Ron Barrows, the recently retired head golf professional at Rehoboth Beach CC, said this year’s scholarships, contingent upon continued good scholastic performance, totaled $40,000.
Several DSGA Scholarship Fund recipients are expected to join nearly 100 other junior golfers at the upcoming Rehoboth Beach Junior Open, held at Rehoboth Beach CC June 13.
A break from tradition
My normal golf fashion sense depends on keeping to a few basic elements.
Solid-color shirts, khaki long pants, and solid-color Bermuda shorts are the fundamentals for me.
I’m not a fan of plaids or color blocking for either my shirts or my shorts. White shirts are also rarely used. That’s because I can’t seem to go for more than about 30 minutes before some kind of blotch appears, whether from coffee or a dirt-spewing golf swing.
The golf shirts, shorts, and pants are also all cotton, although I admit to a few mistaken choices of polyester when I first began playing golf in the early ‘80s.
In recent years, various vendors sent marketing materials touting the benefits of so-called performance fabrics, so I briefly checked them out.
Once I saw that these fabrics weren’t cotton, however, I shied away.
However, there’s something to be said for free samples. The folks at Antigua offered some of us golf writers a few choices from this year’s Performance Collection, and I decided to test them during the recent hot spells here in the Cape Region.
They sent a Performance Pique shirt and one from their Whisper Xtra-Lite line. Both use Antigua’s Desert Dry fabrics, designed to wick moisture away from the wearer.
The Xtra-Lite shirt also uses what Antigua calls ultra-light fabrics.
The shirts also have a very faint waffle pattern in the fabric, which may be part of the wicking feature, but which also looks pretty classy all the same.

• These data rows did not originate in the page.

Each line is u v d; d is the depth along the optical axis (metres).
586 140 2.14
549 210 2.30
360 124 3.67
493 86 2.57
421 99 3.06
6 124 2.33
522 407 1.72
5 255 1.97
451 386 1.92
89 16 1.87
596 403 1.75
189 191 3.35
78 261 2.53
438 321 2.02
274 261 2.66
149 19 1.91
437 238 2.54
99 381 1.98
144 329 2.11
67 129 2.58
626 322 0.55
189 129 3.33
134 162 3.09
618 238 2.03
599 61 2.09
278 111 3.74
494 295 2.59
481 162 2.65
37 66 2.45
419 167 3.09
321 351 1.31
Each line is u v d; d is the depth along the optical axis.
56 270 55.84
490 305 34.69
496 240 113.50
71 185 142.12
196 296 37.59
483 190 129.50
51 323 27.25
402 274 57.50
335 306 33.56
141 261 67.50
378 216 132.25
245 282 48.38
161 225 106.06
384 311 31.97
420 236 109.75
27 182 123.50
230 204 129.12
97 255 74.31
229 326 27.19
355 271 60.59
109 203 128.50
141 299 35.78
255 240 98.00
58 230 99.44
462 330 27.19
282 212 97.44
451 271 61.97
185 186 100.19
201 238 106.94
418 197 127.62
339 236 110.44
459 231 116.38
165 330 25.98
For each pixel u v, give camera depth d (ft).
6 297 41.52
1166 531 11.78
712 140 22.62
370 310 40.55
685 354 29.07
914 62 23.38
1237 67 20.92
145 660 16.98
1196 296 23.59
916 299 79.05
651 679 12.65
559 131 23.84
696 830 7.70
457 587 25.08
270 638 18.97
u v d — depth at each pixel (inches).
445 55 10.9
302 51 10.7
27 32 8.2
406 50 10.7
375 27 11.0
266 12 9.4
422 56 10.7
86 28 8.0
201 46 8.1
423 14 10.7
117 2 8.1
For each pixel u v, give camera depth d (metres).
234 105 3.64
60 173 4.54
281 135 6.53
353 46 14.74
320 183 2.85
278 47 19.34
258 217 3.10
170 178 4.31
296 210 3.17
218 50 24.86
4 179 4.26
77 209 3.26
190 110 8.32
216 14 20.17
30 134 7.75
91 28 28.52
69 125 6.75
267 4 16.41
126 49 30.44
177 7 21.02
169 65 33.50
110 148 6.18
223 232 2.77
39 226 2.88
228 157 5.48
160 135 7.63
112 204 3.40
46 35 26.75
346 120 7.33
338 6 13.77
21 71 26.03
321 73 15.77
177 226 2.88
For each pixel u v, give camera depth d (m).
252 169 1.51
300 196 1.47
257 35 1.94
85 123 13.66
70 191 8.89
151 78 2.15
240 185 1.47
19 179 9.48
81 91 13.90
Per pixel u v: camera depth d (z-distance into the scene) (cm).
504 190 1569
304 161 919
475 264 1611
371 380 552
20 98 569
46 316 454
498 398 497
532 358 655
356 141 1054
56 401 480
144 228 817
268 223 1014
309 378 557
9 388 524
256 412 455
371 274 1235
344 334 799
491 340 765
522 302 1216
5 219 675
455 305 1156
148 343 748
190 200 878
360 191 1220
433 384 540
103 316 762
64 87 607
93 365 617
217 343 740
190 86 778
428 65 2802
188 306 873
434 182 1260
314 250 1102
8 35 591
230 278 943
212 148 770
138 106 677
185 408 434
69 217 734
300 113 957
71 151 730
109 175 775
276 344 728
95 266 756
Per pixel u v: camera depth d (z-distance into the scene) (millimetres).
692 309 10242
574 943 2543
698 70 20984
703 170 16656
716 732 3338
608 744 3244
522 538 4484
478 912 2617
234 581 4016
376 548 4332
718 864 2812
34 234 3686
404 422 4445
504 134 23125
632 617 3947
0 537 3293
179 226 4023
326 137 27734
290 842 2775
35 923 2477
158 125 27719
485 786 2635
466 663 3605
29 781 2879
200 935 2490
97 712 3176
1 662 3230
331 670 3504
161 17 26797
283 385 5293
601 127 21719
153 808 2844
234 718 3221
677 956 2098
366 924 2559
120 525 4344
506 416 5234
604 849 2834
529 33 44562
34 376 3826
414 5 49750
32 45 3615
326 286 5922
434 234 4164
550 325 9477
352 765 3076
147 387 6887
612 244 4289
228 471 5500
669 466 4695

I have to admit I was pleasantly surprised. Despite the heat, these shirts worked just as advertised. In conditions that would have soaked my normal cotton shirts, these stayed mostly dry, and remained noticeably light-feeling as the rounds ended.
The suggested retail prices are in the low to mid-$60 range, and the items are available at local golf outlets and several pro shops in the Cape Region.